Start of Block
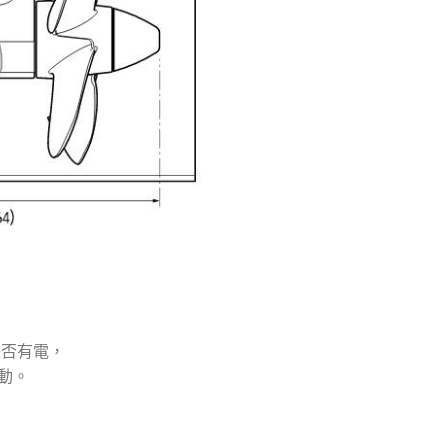
是否有電，
動。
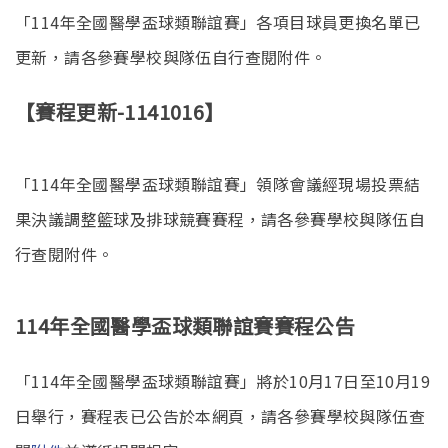
「114年全國醫學盃球類聯誼賽」各項目球員更換名單已
更新，請各參賽學校與隊伍自行查閱附件。
【賽程更新-1141016】
「114年全國醫學盃球類聯誼賽」領隊會議經現場投票結
果決議調整籃球及排球競賽賽程，請各參賽學校與隊伍自
行查閱附件。
114年全國醫學盃球類聯誼賽賽程公告
「114年全國醫學盃球類聯誼賽」將於10月17日至10月19
日舉行，賽程表已公告於本網頁，請各參賽學校與隊伍查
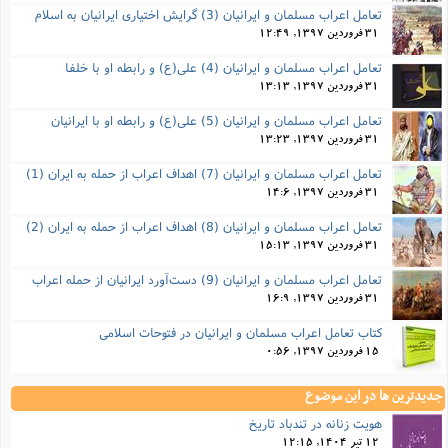
تعامل اعراب مسلمان و ایرانیان (3) گرایش اختیاری ایرانیان به اسلام
31 فروردین 1397, 12:49
تعامل اعراب مسلمان و ایرانیان (4) علی(ع) و رابطه او با خلفا
31 فروردین 1397, 13:13
تعامل اعراب مسلمان و ایرانیان (5) علی(ع) و رابطه‌ او با ایرانیان
31 فروردین 1397, 13:23
تعامل اعراب مسلمان و ایرانیان (7) اهداف اعراب از حمله به ایران (1)
31 فروردین 1397, 14:6
تعامل اعراب مسلمان و ایرانیان (8) اهداف اعراب از حمله به ایران (2)
31 فروردین 1397, 15:13
تعامل اعراب مسلمان و ایرانیان (9) دست‌آورد ایرانیان از حمله اعراب
31 فروردین 1397, 16:9
کتاب تعامل اعراب مسلمان و ایرانیان در فتوحات اسلامی
15 فروردین 1397, 0:56
جدیدترین ها در این موضوع
هویت زنانه در تندباد تاریخ
12 تیر 1404, 12:15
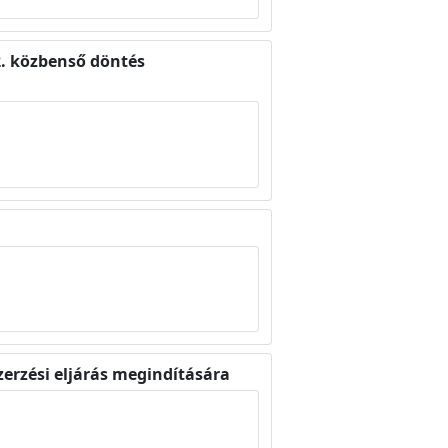
 2. közbenső döntés
zerzési eljárás megindítására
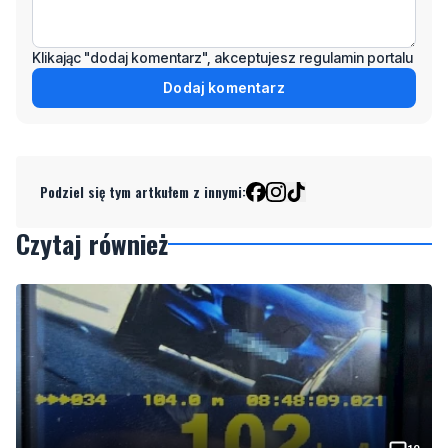
Klikając "dodaj komentarz", akceptujesz regulamin portalu
Dodaj komentarz
Podziel się tym artkułem z innymi:
Czytaj również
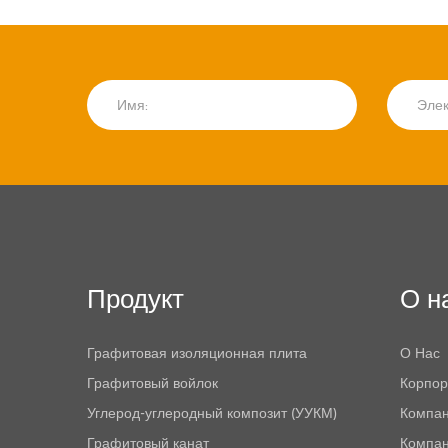
Продукт
О н
Графитовая изоляционная плита
О Нас
Графитовый войлок
Корпор
Углерод-углеродный композит (УУКМ)
Компан
Графитовый канат
Компа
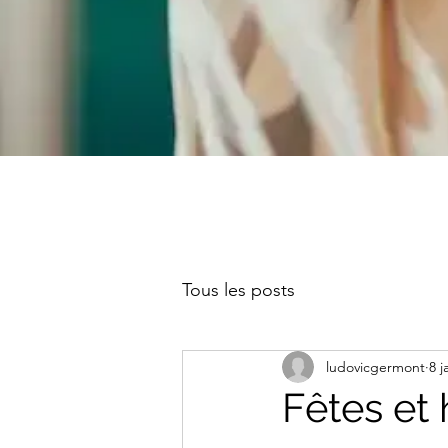
Tous les posts
ludovicgermont
8 j
Fêtes et h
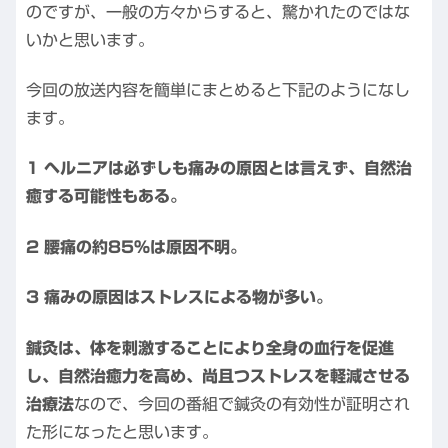
のですが、一般の方々からすると、驚かれたのではな
いかと思います。
今回の放送内容を簡単にまとめると下記のようになし
ます。
1 ヘルニアは必ずしも痛みの原因とは言えず、自然治
癒する可能性もある。
2 腰痛の約85%は原因不明。
3 痛みの原因はストレスによる物が多い。
鍼灸は、体を刺激することにより全身の血行を促進
し、自然治癒力を高め、尚且つストレスを軽減させる
治療法
なので、今回の番組で鍼灸の有効性が証明され
た形になったと思います。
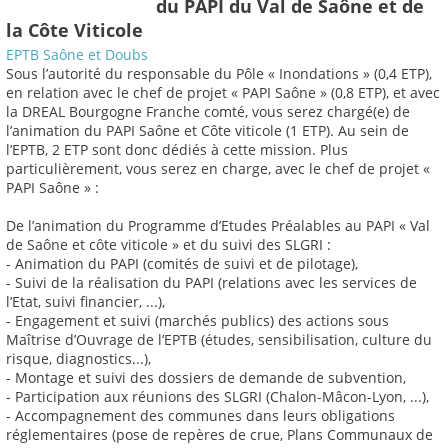
du PAPI du Val de Saône et de
la Côte Viticole
EPTB Saône et Doubs
Sous l’autorité du responsable du Pôle « Inondations » (0,4 ETP),
en relation avec le chef de projet « PAPI Saône » (0,8 ETP), et avec
la DREAL Bourgogne Franche comté, vous serez chargé(e) de
l’animation du PAPI Saône et Côte viticole (1 ETP). Au sein de
l’EPTB, 2 ETP sont donc dédiés à cette mission. Plus
particulièrement, vous serez en charge, avec le chef de projet «
PAPI Saône » :
De l’animation du Programme d’Etudes Préalables au PAPI « Val
de Saône et côte viticole » et du suivi des SLGRI :
- Animation du PAPI (comités de suivi et de pilotage),
- Suivi de la réalisation du PAPI (relations avec les services de
l’Etat, suivi financier, ...),
- Engagement et suivi (marchés publics) des actions sous
Maîtrise d’Ouvrage de l’EPTB (études, sensibilisation, culture du
risque, diagnostics...),
- Montage et suivi des dossiers de demande de subvention,
- Participation aux réunions des SLGRI (Chalon-Mâcon-Lyon, ...),
- Accompagnement des communes dans leurs obligations
réglementaires (pose de repères de crue, Plans Communaux de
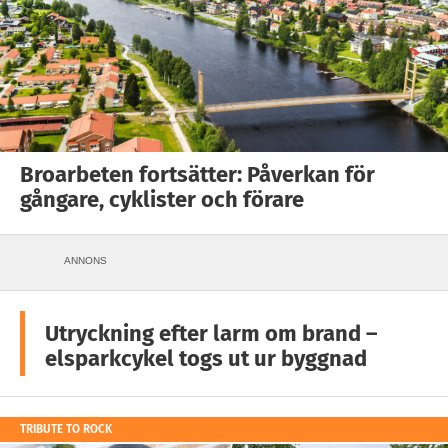
Broarbeten fortsätter: Påverkan för
gångare, cyklister och förare
ANNONS
Utryckning efter larm om brand –
elsparkcykel togs ut ur byggnad
TRIBUTE TO ROCK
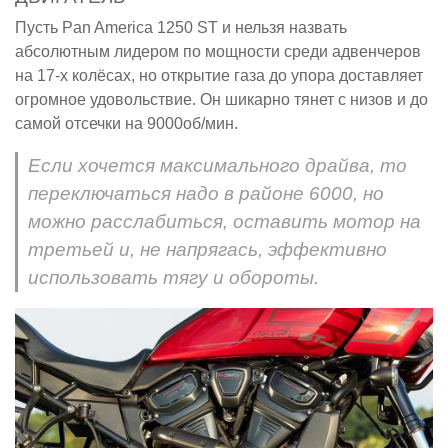
Пусть Pan America 1250 ST и нельзя назвать
абсолютным лидером по мощности среди адвенчеров
на 17-х колёсах, но открытие газа до упора доставляет
огромное удовольствие. Он шикарно тянет с низов и до
самой отсечки на 9000об/мин.
Если хочется максимального драйва, то
переключаться надо в районе 6000, но
можно расслабиться, оставить мотор на
третьей и, не напрягась, эффективно
использовать тягу и обороты.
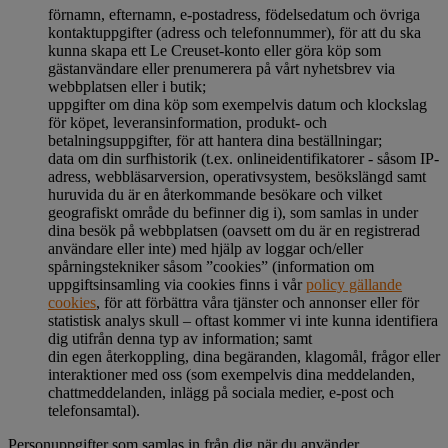
förnamn, efternamn, e-postadress, födelsedatum och övriga
kontaktuppgifter (adress och telefonnummer), för att du ska
kunna skapa ett Le Creuset-konto eller göra köp som
gästanvändare eller prenumerera på vårt nyhetsbrev via
webbplatsen eller i butik;
uppgifter om dina köp som exempelvis datum och klockslag
för köpet, leveransinformation, produkt- och
betalningsuppgifter, för att hantera dina beställningar;
data om din surfhistorik (t.ex. onlineidentifikatorer - såsom IP-
adress, webbläsarversion, operativsystem, besökslängd samt
huruvida du är en återkommande besökare och vilket
geografiskt område du befinner dig i), som samlas in under
dina besök på webbplatsen (oavsett om du är en registrerad
användare eller inte) med hjälp av loggar och/eller
spårningstekniker såsom ”cookies” (information om
uppgiftsinsamling via cookies finns i vår
policy gällande
cookies
, för att förbättra våra tjänster och annonser eller för
statistisk analys skull – oftast kommer vi inte kunna identifiera
dig utifrån denna typ av information; samt
din egen återkoppling, dina begäranden, klagomål, frågor eller
interaktioner med oss (som exempelvis dina meddelanden,
chattmeddelanden, inlägg på sociala medier, e-post och
telefonsamtal).
Personuppgifter som samlas in från dig när du använder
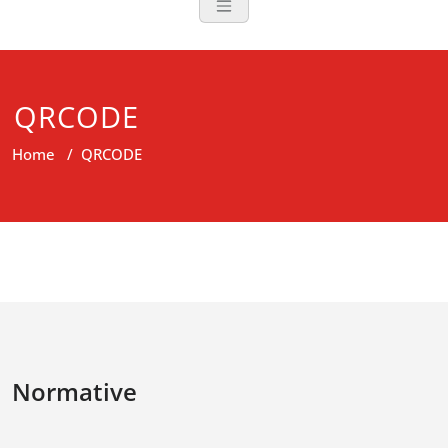
QRCODE
Home
/
QRCODE
Normative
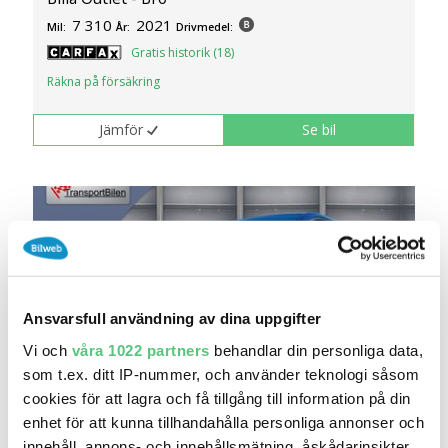
7 310
2021
Mil:
År:
Drivmedel:
Gratis historik (18)
Räkna på försäkring
Jämför
Se bil
Ansvarsfull användning av dina uppgifter
Vi och
våra 1022 partners
behandlar din personliga data,
som t.ex. ditt IP-nummer, och använder teknologi såsom
cookies för att lagra och få tillgång till information på din
6 maj 13:39
enhet för att kunna tillhandahålla personliga annonser och
innehåll, annons- och innehållsmätning, åskådarinsikter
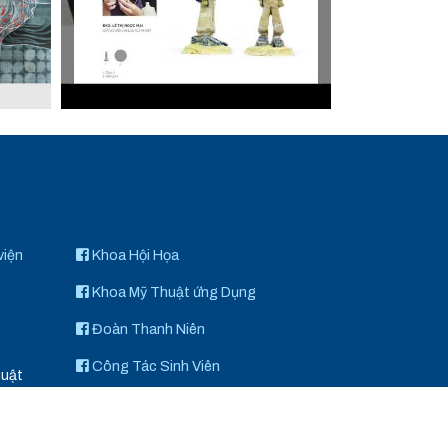
viện
Khoa Hội Họa
Khoa Mỹ Thuật ứng Dụng
Đoàn Thanh Niên
Công Tác Sinh Viên
huật
Khoa Điêu Khắc
Art Space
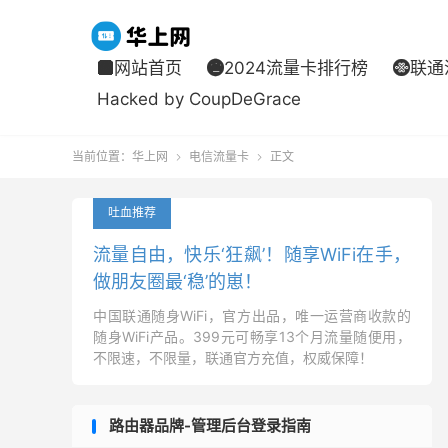
网站首页
2024流量卡排行榜
联通



Hacked by CoupDeGrace
当前位置：
华上网
电信流量卡
正文


吐血推荐
流量自由，快乐‘狂飙’！随享WiFi在手，
做朋友圈最‘稳’的崽！
中国联通随身WiFi，官方出品，唯一运营商收款的
随身WiFi产品。399元可畅享13个月流量随便用，
不限速，不限量，联通官方充值，权威保障！
路由器品牌-管理后台登录指南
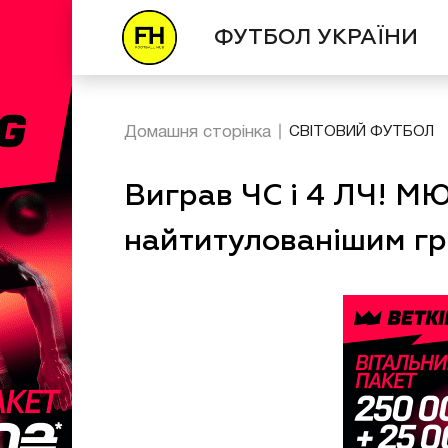
ФУТБОЛ УКРАЇНИ
Домашня сторінка
СВІТОВИЙ ФУТБОЛ
Виграв ЧС і 4 ЛЧ! М
найтитулованішим г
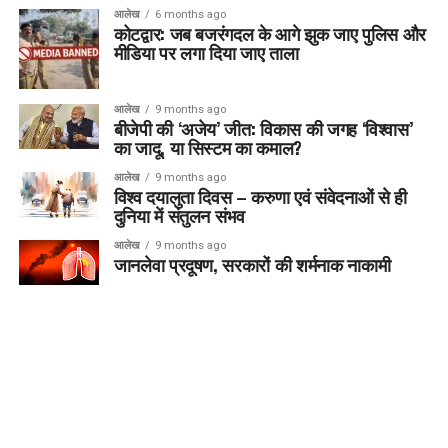
आलेख
6 months ago
कोटद्वार: जब बजरंगदल के आगे झुक जाए पुलिस और
मीडिया पर लगा दिया जाए ताला
आलेख
9 months ago
बीजेपी की ‘अजेय’ जीत: विकास की जगह ‘विश्वास’
का जादू, या सिस्टम का कमाल?
आलेख
9 months ago
विश्व दयालुता दिवस – करुणा एवं संवेदनाओं से ही
दुनिया में संतुलन संभव
आलेख
9 months ago
जानलेवा प्रदूषण, सरकारों की शर्मनाक नाकामी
End of Block
Your job is to copy every entry exactly. Omit the pictures.

是否有電，
動。
「114年全國醫學盃球類聯誼賽」各項目球員更換名單已
更新，請各參賽學校與隊伍自行查閱附件。
【賽程更新-1141016】
「114年全國醫學盃球類聯誼賽」領隊會議經現場投票結
果決議調整籃球及排球競賽賽程，請各參賽學校與隊伍自
行查閱附件。
114年全國醫學盃球類聯誼賽賽程公告
「114年全國醫學盃球類聯誼賽」將於10月17日至10月19
日舉行，賽程表已公告於本網頁，請各參賽學校與隊伍查
تعامل اعراب مسلمان و ایرانیان (3) گرایش اختیاری ایرانیان به اسلام
31 فروردین 1397, 12:49
تعامل اعراب مسلمان و ایرانیان (4) علی(ع) و رابطه او با خلفا
31 فروردین 1397, 13:13
تعامل اعراب مسلمان و ایرانیان (5) علی(ع) و رابطه‌ او با ایرانیان
31 فروردین 1397, 13:23
تعامل اعراب مسلمان و ایرانیان (7) اهداف اعراب از حمله به ایران (1)
31 فروردین 1397, 14:6
تعامل اعراب مسلمان و ایرانیان (8) اهداف اعراب از حمله به ایران (2)
31 فروردین 1397, 15:13
تعامل اعراب مسلمان و ایرانیان (9) دست‌آورد ایرانیان از حمله اعراب
31 فروردین 1397, 16:9
کتاب تعامل اعراب مسلمان و ایرانیان در فتوحات اسلامی
15 فروردین 1397, 0:56
جدیدترین ها در این موضوع
هویت زنانه در تندباد تاریخ
12 تیر 1404, 12:15
 2. közbenső döntés
zerzési eljárás megindítására
Klikając "dodaj komentarz", akceptujesz regulamin portalu
Dodaj komentarz
Podziel się tym artkułem z innymi:
Czytaj również
Продукт
О н
Графитовая изоляционная плита
О Нас
Графитовый войлок
Корпор
Углерод-углеродный композит (УУКМ)
Компан
Графитовый канат
Компа
Tous les posts
ludovicgermont
8 j
Fêtes et h
のですが、一般の方々からすると、驚かれたのではな
いかと思います。
今回の放送内容を簡単にまとめると下記のようになし
ます。
1 ヘルニアは必ずしも痛みの原因とは言えず、自然治
癒する可能性もある。
2 腰痛の約85%は原因不明。
3 痛みの原因はストレスによる物が多い。
鍼灸は、体を刺激することにより全身の血行を促進
し、自然治癒力を高め、尚且つストレスを軽減させる
治療法
なので、今回の番組で鍼灸の有効性が証明され
た形になったと思います。
du PAPI du Val de Saône et de
la Côte Viticole
EPTB Saône et Doubs
Sous l’autorité du responsable du Pôle « Inondations » (0,4 ETP),
en relation avec le chef de projet « PAPI Saône » (0,8 ETP), et avec
la DREAL Bourgogne Franche comté, vous serez chargé(e) de
l’animation du PAPI Saône et Côte viticole (1 ETP). Au sein de
l’EPTB, 2 ETP sont donc dédiés à cette mission. Plus
particulièrement, vous serez en charge, avec le chef de projet «
PAPI Saône » :
De l’animation du Programme d’Etudes Préalables au PAPI « Val
de Saône et côte viticole » et du suivi des SLGRI :
- Animation du PAPI (comités de suivi et de pilotage),
- Suivi de la réalisation du PAPI (relations avec les services de
l’Etat, suivi financier, ...),
- Engagement et suivi (marchés publics) des actions sous
Maîtrise d’Ouvrage de l’EPTB (études, sensibilisation, culture du
risque, diagnostics...),
- Montage et suivi des dossiers de demande de subvention,
- Participation aux réunions des SLGRI (Chalon-Mâcon-Lyon, ...),
- Accompagnement des communes dans leurs obligations
réglementaires (pose de repères de crue, Plans Communaux de
Broarbeten fortsätter: Påverkan för
gångare, cyklister och förare
ANNONS
Utryckning efter larm om brand –
elsparkcykel togs ut ur byggnad
TRIBUTE TO ROCK
Пусть Pan America 1250 ST и нельзя назвать
абсолютным лидером по мощности среди адвенчеров
на 17-х колёсах, но открытие газа до упора доставляет
огромное удовольствие. Он шикарно тянет с низов и до
самой отсечки на 9000об/мин.
Если хочется максимального драйва, то
переключаться надо в районе 6000, но
можно расслабиться, оставить мотор на
третьей и, не напрягась, эффективно
использовать тягу и обороты.
förnamn, efternamn, e-postadress, födelsedatum och övriga
kontaktuppgifter (adress och telefonnummer), för att du ska
kunna skapa ett Le Creuset-konto eller göra köp som
gästanvändare eller prenumerera på vårt nyhetsbrev via
webbplatsen eller i butik;
uppgifter om dina köp som exempelvis datum och klockslag
för köpet, leveransinformation, produkt- och
betalningsuppgifter, för att hantera dina beställningar;
data om din surfhistorik (t.ex. onlineidentifikatorer - såsom IP-
adress, webbläsarversion, operativsystem, besökslängd samt
huruvida du är en återkommande besökare och vilket
geografiskt område du befinner dig i), som samlas in under
dina besök på webbplatsen (oavsett om du är en registrerad
användare eller inte) med hjälp av loggar och/eller
spårningstekniker såsom ”cookies” (information om
uppgiftsinsamling via cookies finns i vår
policy gällande
cookies
, för att förbättra våra tjänster och annonser eller för
statistisk analys skull – oftast kommer vi inte kunna identifiera
dig utifrån denna typ av information; samt
din egen återkoppling, dina begäranden, klagomål, frågor eller
interaktioner med oss (som exempelvis dina meddelanden,
chattmeddelanden, inlägg på sociala medier, e-post och
telefonsamtal).
Personuppgifter som samlas in från dig när du använder
QRCODE
Home
/
QRCODE
Normative
7 310
2021
Mil:
År:
Drivmedel:
Gratis historik (18)
Räkna på försäkring
Jämför
Se bil
Ansvarsfull användning av dina uppgifter
Vi och
våra 1022 partners
behandlar din personliga data,
som t.ex. ditt IP-nummer, och använder teknologi såsom
cookies för att lagra och få tillgång till information på din
6 maj 13:39
enhet för att kunna tillhandahålla personliga annonser och
innehåll, annons- och innehållsmätning, åskådarinsikter
viện
Khoa Hội Họa
Khoa Mỹ Thuật ứng Dụng
Đoàn Thanh Niên
Công Tác Sinh Viên
huật
Khoa Điêu Khắc
Art Space
网站首页
2024流量卡排行榜
联通



Hacked by CoupDeGrace
当前位置：
华上网
电信流量卡
正文


吐血推荐
流量自由，快乐‘狂飙’！随享WiFi在手，
做朋友圈最‘稳’的崽！
中国联通随身WiFi，官方出品，唯一运营商收款的
随身WiFi产品。399元可畅享13个月流量随便用，
不限速，不限量，联通官方充值，权威保障！
路由器品牌-管理后台登录指南
ФУТБОЛ УКРАЇНИ
Домашня сторінка
СВІТОВИЙ ФУТБОЛ
Виграв ЧС і 4 ЛЧ! М
найтитулованішим г
आलेख
6 months ago
कोटद्वार: जब बजरंगदल के आगे झुक जाए पुलिस और
मीडिया पर लगा दिया जाए ताला
आलेख
9 months ago
बीजेपी की ‘अजेय’ जीत: विकास की जगह ‘विश्वास’
का जादू, या सिस्टम का कमाल?
आलेख
9 months ago
विश्व दयालुता दिवस – करुणा एवं संवेदनाओं से ही
दुनिया में संतुलन संभव
आलेख
9 months ago
जानलेवा प्रदूषण, सरकारों की शर्मनाक नाकामी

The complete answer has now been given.